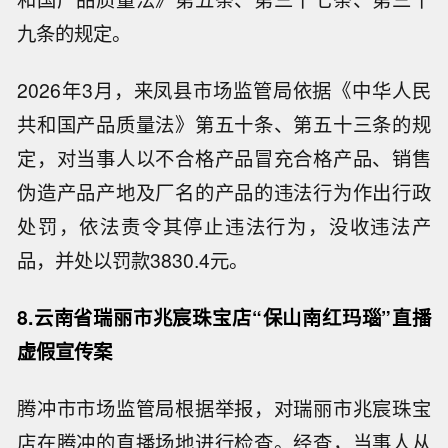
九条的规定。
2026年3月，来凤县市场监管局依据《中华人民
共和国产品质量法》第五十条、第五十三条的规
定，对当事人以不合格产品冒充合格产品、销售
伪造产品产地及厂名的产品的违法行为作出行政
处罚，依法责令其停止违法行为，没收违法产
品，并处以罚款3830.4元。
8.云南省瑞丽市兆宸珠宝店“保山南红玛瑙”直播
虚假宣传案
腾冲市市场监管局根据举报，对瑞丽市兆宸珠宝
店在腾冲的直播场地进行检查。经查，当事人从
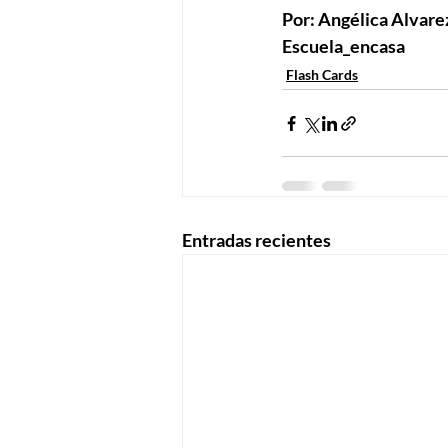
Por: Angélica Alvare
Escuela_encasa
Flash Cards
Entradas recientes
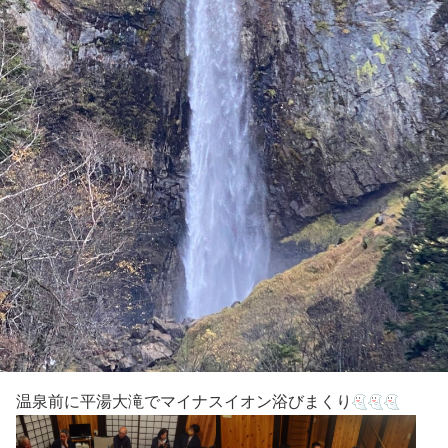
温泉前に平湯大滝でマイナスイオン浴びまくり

────────────────────────────────────────

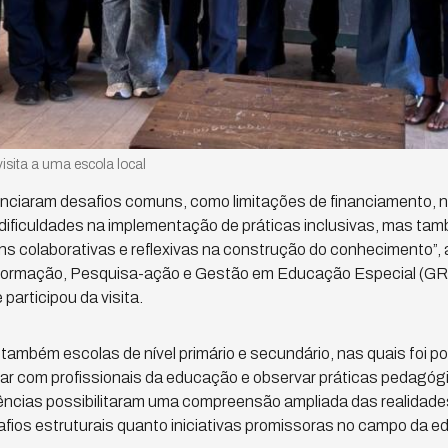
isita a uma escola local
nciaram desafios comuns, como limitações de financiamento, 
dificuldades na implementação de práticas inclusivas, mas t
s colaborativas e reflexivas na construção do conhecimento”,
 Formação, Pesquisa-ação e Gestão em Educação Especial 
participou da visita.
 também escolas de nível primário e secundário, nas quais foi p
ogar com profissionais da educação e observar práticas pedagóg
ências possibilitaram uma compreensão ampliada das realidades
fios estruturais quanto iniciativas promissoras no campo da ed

────────────────────────────────────────

### [Task to carry out]
What do the entries above read from the line containing "定，对当事人以不合格产品冒充合格产品、销售" through the line containing "温泉前に平湯大滝でマイナスイオン浴びまくり"? Output those lines exactly, both ends included, with the pictures left out.

### [Problem solution]
定，对当事人以不合格产品冒充合格产品、销售
伪造产品产地及厂名的产品的违法行为作出行政
处罚，依法责令其停止违法行为，没收违法产
品，并处以罚款3830.4元。
8.云南省瑞丽市兆宸珠宝店“保山南红玛瑙”直播
虚假宣传案
腾冲市市场监管局根据举报，对瑞丽市兆宸珠宝
店在腾冲的直播场地进行检查。经查，当事人从
Por: Angélica Alvare
Escuela_encasa
Flash Cards
Entradas recientes
温泉前に平湯大滝でマイナスイオン浴びまくり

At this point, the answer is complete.